Inside the well, where $V(x) = 0$, it is the familiar:

\Psi ''(x) = -k^2 \Psi (x), k^2 = \frac{2mE}{\hbar^2}

By doing a whole bunch of math (by requiring that $\Psi$ be continuously differentiable at the potential walls and solving the resulting linear system with the assumption that it has more than one solution, meaning $det() = 0$), we and up with the result

\frac{\sin (kL)}{\cos (kL)} = \tan (kL) = \frac{\alpha}{k}.

Substituting $\alpha$ from $(2)$ and $k$ from $(3)$, we get

\tan (kL) = \sqrt{\frac{V_0 - E}{E}}

3. The attempt at a solution
Now my idea was to use $(5)$ to solve for $L$ as follows:
$$\tan (kL) = \sqrt{\frac{V_0 - E}{E}}\\ \iff\\ kL = \arctan (\sqrt{\frac{V_0 - E}{E}})\\ \iff\\ L = k^{-1}\arctan (\sqrt{\frac{V_0 - E}{E}}) = \sqrt{\frac{2mE}{\hbar^2}}^{-1} \cdot \arctan (\sqrt{\frac{V_0 - E}{E}})\\ = \sqrt{\frac{2(9.109 \cdot 10^{-31}kg)(0.5 \cdot 1.6022 \cdot 10^{-19}J)}{(\frac{6.626\cdot 10^{-34}Js}{2\pi})^2}}^{-1} \cdot\\ \arctan (\sqrt{\frac{8eV - 0.5eV}{0.5eV}})\\ = 2.084 751 \cdot 10^{-8}m,$$
which is a bit off. Any idea what I'm doing wrong?

Last edited: Nov 6, 2016
2. Nov 6, 2016

3. Nov 6, 2016

### TSny

I grabbed a QM text off the shelf to check your equation (5). It appears to me that this equation is for a well that extends from x = -L to x = +L. So, L in (5) would be half the width of the well.

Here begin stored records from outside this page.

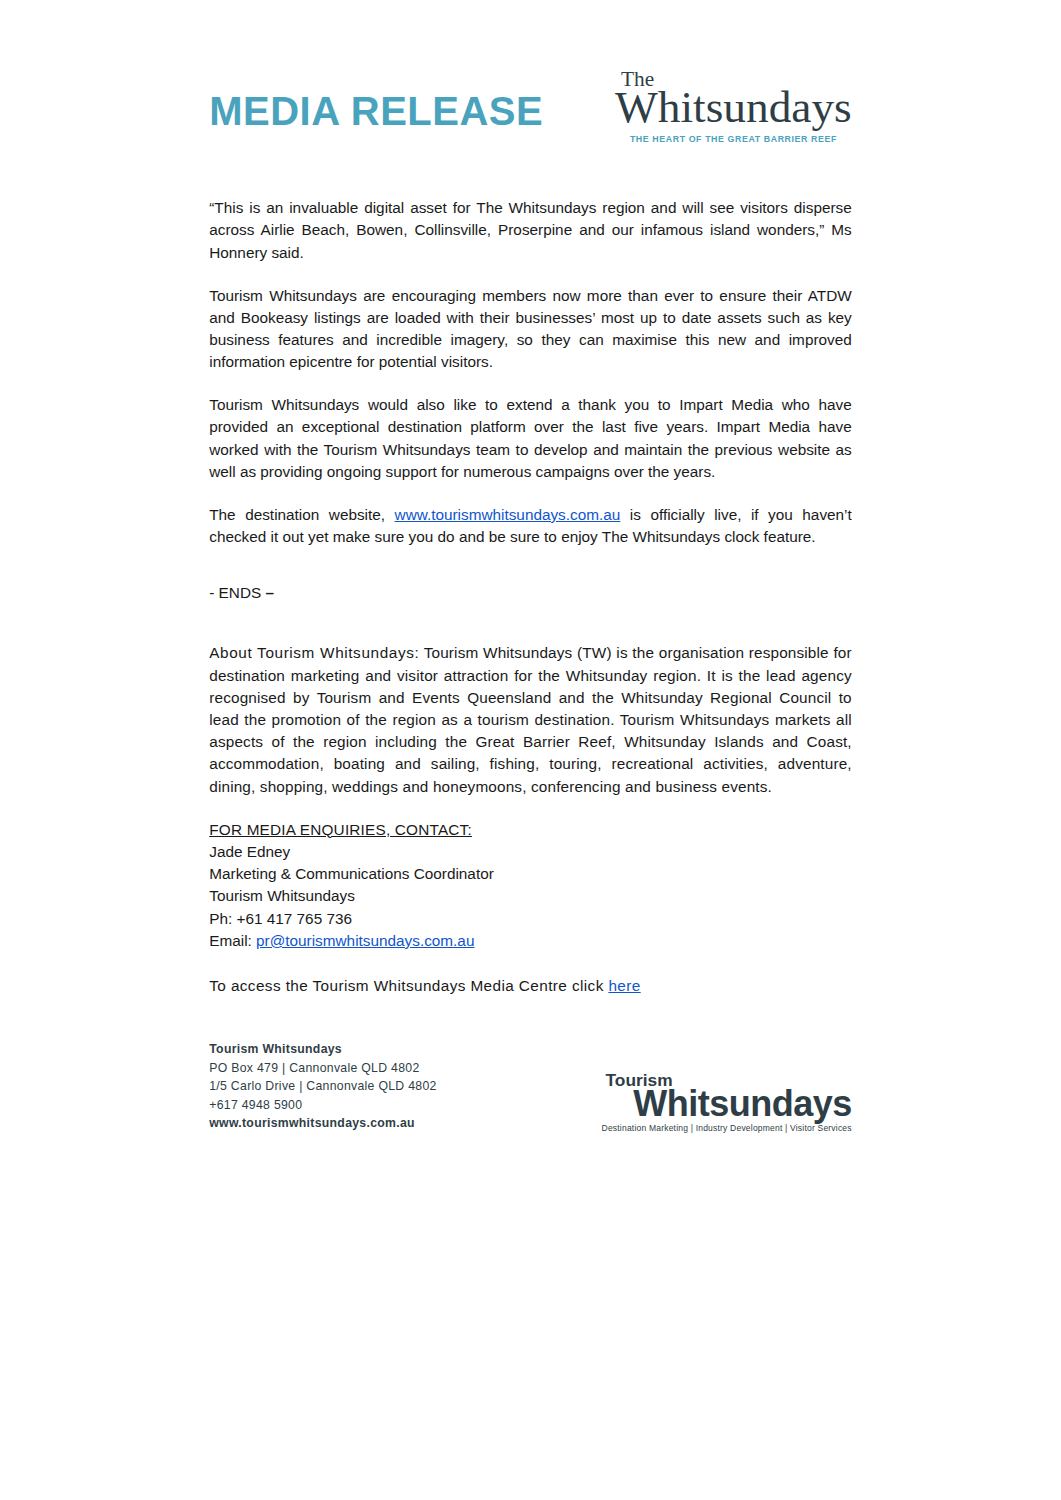MEDIA RELEASE
The Whitsundays
The Heart of the Great Barrier Reef
“This is an invaluable digital asset for The Whitsundays region and will see visitors disperse across Airlie Beach, Bowen, Collinsville, Proserpine and our infamous island wonders,” Ms Honnery said.
Tourism Whitsundays are encouraging members now more than ever to ensure their ATDW and Bookeasy listings are loaded with their businesses’ most up to date assets such as key business features and incredible imagery, so they can maximise this new and improved information epicentre for potential visitors.
Tourism Whitsundays would also like to extend a thank you to Impart Media who have provided an exceptional destination platform over the last five years. Impart Media have worked with the Tourism Whitsundays team to develop and maintain the previous website as well as providing ongoing support for numerous campaigns over the years.
The destination website, www.tourismwhitsundays.com.au is officially live, if you haven’t checked it out yet make sure you do and be sure to enjoy The Whitsundays clock feature.
- ENDS –
About Tourism Whitsundays: Tourism Whitsundays (TW) is the organisation responsible for destination marketing and visitor attraction for the Whitsunday region. It is the lead agency recognised by Tourism and Events Queensland and the Whitsunday Regional Council to lead the promotion of the region as a tourism destination. Tourism Whitsundays markets all aspects of the region including the Great Barrier Reef, Whitsunday Islands and Coast, accommodation, boating and sailing, fishing, touring, recreational activities, adventure, dining, shopping, weddings and honeymoons, conferencing and business events.
FOR MEDIA ENQUIRIES, CONTACT:
Jade Edney
Marketing & Communications Coordinator
Tourism Whitsundays
Ph: +61 417 765 736
Email: pr@tourismwhitsundays.com.au
To access the Tourism Whitsundays Media Centre click here
Tourism Whitsundays
PO Box 479 | Cannonvale QLD 4802
1/5 Carlo Drive | Cannonvale QLD 4802
+617 4948 5900
www.tourismwhitsundays.com.au
Tourism Whitsundays
Destination Marketing | Industry Development | Visitor Services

Also, make sure your calculator is in the radian mode for taking the arctan.

4. Nov 7, 2016

### TheSodesa

Yeah, it was the radian thing, and the fact that the well goes from -L to L. The online material for our book (Tipler, Modern Physics, itself glosses over this part, the mathematics in particular) actually uses the letter $a$ in place of $L$, but I figured I could just change the place of the origin without doing anything to make up for it, so to speak.

Thanks again.

Last edited: Nov 7, 2016
5. Nov 7, 2016

### TheSodesa

Apparently there are even and odd solutions. The online material for our book states, that the $-\cot(ka)$ actually corresponds to the odd case.

6. Nov 7, 2016

Yes?

7. Nov 9, 2016

### TheSodesa

I as just noting that the link (the part of the page) you provided used $-\cot$ instead of $\tan$. At the time I didn't notice I could scroll up on that page, where the even solution could be found as well.

8. Nov 9, 2016

### Simon Bridge

Yes? Where are you up to in your solution?

9. Nov 13, 2016

### TheSodesa

Gah, sorry. I just fell of the map for a week, didn't I? I basically forgot to use radians in my calculation and also forgot, that the formula applies to a potential well from $-a$ to $a$, not $0$ to $L$.

Should I have posted my final numerical answer in this thread? I guess that would have been in good housekeeping...

The answer I got was $\approx 0.73nm$.